Cour de cassation du Royaume du Maroc
Chambre commerciale
Arrêt n° 2021/241 du 14 avril 2021 — Dossier n° 2021/1/3/220
Version française
النسخة العربية

Arrêt n° 241

Rendu le 14 avril 2021

Dans le dossier commercial n° 220/2021/1/3

Demande de sursis à exécution – Ses justifications.

La disposition légale qui conférait à la Cour de cassation le pouvoir d'ordonner le sursis à exécution des décisions, à savoir le dernier alinéa de l'article 361 du code de procédure civile, a été abrogée par le dahir du 10 septembre 1993. Par conséquent, la Cour de cassation n'est plus compétente pour ordonner le sursis à exécution des décisions en attendant qu'elle statue sur le pourvoi, ce qui impose de déclarer la demande irrecevable.

Au nom de Sa Majesté le Roi et conformément à la loi

Irrecevabilité de la demande

Vu la requête déposée le 08/02/2020 par le requérant susnommé par l'intermédiaire de son mandataire Maître (M.Kh), visant à obtenir le sursis à exécution de l'arrêt n° 317 rendu le 13/02/2020 dans le dossier n° 1765/2019/8202 par la Cour d'appel commerciale de Marrakech, en attendant que la Cour de cassation statue sur le pourvoi formé contre ledit arrêt ;

Royaume du Maroc

Conseil Supérieur du Pouvoir Judiciaire

Cour de Cassation

Et vu le code de procédure civile daté du 28 septembre 1974 tel que modifié et complété ;

Et vu l'ordonnance de dessaisissement et de transmission rendue le 11/03/2021 ;

Et vu l'avis de fixation à l'audience publique tenue le 14/04/2021 ;

Par

Et vu l'appel des parties et de leurs représentants et leur absence ;

Et après lecture du rapport par le conseiller rapporteur Monsieur Hicham El Aboudi et audition des observations de Monsieur le procureur général Rachid Benani ;

Et après délibéré conformément à la loi.

Mais, attendu que la disposition légale qui conférait à la Cour de cassation le pouvoir d'ordonner le sursis à exécution des décisions, à savoir le dernier alinéa de l'article 361 du code de procédure civile, a été abrogée par le dahir du 10 septembre 1993, et que par conséquent la Cour de cassation n'est plus compétente pour ordonner le sursis à exécution des décisions en attendant qu'elle statue sur le pourvoi, ce qui impose de déclarer la demande irrecevable.

1

— Page suivante —

Pour ces motifs

La Cour de cassation a statué l'irrecevabilité de la demande et a mis les dépens à la charge du requérant.

Et c'est ainsi qu'a été rendu l'arrêt et prononcé à l'audience publique tenue à la date susmentionnée dans la salle des audiences ordinaires de la Cour de cassation à Rabat.

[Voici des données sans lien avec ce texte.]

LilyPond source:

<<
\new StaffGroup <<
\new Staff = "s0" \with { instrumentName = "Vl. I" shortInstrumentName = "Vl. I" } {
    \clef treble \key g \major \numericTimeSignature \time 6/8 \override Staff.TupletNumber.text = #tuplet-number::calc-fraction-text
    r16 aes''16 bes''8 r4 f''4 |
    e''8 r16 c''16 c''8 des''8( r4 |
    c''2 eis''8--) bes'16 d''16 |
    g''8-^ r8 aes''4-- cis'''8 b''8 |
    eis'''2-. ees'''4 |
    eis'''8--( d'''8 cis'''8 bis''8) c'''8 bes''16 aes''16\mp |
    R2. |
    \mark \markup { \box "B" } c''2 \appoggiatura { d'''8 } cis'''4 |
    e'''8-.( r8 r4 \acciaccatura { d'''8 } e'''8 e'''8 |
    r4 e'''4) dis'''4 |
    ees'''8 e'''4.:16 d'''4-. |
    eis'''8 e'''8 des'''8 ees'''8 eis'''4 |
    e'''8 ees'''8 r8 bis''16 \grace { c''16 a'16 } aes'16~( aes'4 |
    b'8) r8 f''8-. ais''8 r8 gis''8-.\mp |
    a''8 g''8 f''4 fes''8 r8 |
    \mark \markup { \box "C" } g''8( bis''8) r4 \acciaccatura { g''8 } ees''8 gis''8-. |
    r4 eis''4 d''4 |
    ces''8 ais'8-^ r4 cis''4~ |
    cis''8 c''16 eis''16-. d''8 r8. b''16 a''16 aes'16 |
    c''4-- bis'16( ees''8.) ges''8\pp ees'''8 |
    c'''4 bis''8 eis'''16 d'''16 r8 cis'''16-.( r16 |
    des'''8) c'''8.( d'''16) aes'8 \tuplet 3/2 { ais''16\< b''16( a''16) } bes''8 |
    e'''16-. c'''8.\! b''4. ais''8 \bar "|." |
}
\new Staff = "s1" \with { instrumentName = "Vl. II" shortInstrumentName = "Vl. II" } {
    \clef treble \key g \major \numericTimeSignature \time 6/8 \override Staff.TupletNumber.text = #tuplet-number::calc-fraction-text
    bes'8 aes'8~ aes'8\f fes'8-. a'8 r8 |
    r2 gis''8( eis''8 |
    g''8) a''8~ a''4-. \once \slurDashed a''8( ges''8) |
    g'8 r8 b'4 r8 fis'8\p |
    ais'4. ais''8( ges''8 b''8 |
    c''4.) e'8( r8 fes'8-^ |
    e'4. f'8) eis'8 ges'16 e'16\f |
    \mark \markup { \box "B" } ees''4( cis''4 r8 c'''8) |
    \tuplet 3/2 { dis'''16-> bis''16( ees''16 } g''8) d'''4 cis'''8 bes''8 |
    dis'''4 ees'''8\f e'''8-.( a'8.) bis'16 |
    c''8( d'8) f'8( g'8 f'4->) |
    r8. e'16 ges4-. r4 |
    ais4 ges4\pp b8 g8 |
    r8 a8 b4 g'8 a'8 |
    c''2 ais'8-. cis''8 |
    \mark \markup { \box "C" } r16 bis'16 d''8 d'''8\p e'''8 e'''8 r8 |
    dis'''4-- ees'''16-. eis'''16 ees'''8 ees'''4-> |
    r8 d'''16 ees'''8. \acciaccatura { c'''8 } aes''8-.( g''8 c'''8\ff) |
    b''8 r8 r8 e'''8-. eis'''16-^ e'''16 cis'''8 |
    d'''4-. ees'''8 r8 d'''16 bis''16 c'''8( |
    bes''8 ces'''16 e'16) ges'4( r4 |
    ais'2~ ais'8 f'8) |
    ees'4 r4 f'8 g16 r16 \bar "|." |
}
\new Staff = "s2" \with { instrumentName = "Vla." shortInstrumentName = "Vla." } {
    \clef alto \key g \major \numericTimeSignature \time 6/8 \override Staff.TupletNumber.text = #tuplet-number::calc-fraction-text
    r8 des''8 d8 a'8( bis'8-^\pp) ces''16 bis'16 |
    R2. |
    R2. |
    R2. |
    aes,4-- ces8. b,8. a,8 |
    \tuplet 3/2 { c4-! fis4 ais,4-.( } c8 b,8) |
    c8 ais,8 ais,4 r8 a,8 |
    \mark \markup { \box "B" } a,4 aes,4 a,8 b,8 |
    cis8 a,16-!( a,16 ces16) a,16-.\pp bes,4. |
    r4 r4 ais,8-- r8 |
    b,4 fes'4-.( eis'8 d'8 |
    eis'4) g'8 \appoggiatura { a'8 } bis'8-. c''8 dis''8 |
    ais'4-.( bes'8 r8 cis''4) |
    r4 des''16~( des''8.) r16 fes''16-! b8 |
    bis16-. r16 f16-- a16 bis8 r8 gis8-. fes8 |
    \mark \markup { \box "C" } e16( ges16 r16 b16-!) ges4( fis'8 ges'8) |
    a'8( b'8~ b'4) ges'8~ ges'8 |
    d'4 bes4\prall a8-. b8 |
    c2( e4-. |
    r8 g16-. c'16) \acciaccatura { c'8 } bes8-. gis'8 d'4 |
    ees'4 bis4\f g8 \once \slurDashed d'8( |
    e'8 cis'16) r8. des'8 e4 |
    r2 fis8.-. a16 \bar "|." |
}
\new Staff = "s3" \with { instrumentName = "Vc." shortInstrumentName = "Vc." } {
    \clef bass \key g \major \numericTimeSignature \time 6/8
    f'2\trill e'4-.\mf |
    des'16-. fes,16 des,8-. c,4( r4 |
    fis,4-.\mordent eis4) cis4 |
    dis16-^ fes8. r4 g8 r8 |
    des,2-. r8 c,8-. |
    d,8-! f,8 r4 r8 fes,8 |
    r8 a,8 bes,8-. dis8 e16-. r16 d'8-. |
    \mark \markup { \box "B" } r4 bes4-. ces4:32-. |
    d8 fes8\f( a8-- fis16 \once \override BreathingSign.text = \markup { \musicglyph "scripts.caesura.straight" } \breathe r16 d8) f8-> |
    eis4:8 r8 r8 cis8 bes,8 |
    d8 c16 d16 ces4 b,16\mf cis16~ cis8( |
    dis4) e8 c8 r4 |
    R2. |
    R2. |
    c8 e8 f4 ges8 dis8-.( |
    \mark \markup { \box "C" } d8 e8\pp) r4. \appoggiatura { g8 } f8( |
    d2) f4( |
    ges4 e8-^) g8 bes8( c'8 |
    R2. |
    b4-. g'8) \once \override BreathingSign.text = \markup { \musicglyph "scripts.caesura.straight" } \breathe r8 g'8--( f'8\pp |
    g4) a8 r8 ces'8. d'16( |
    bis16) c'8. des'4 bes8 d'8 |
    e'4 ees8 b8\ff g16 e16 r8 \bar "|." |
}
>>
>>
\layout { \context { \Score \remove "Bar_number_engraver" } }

La formation de jugement était composée de Monsieur le président de chambre Saïd Saadaoui, président, et des conseillers Messieurs Hicham El Aboudi, rapporteur, Mohamed El Kadiri, Mohamed Karam et Mohamed Ramzi, membres, en présence de Monsieur le procureur général Rachid Benani et avec l'assistance de Monsieur le greffier Nabil El Qabli.

Royaume du Maroc

Conseil Supérieur du Pouvoir Judiciaire

Cour de Cassation

2

Traduction automatique fournie à titre indicatif. Seul le texte original en arabe fait foi.
Source : Portail officiel de la jurisprudence — CSPJ

Source : Cour de cassation – Base Open Data « Judilibre » & « Légifrance ».

Laisser un commentaire

En savoir plus sur Maître Reda Kohen, avocat en droit immobilier et droit des affaires à Paris

Abonnez-vous pour poursuivre la lecture et avoir accès à l’ensemble des archives.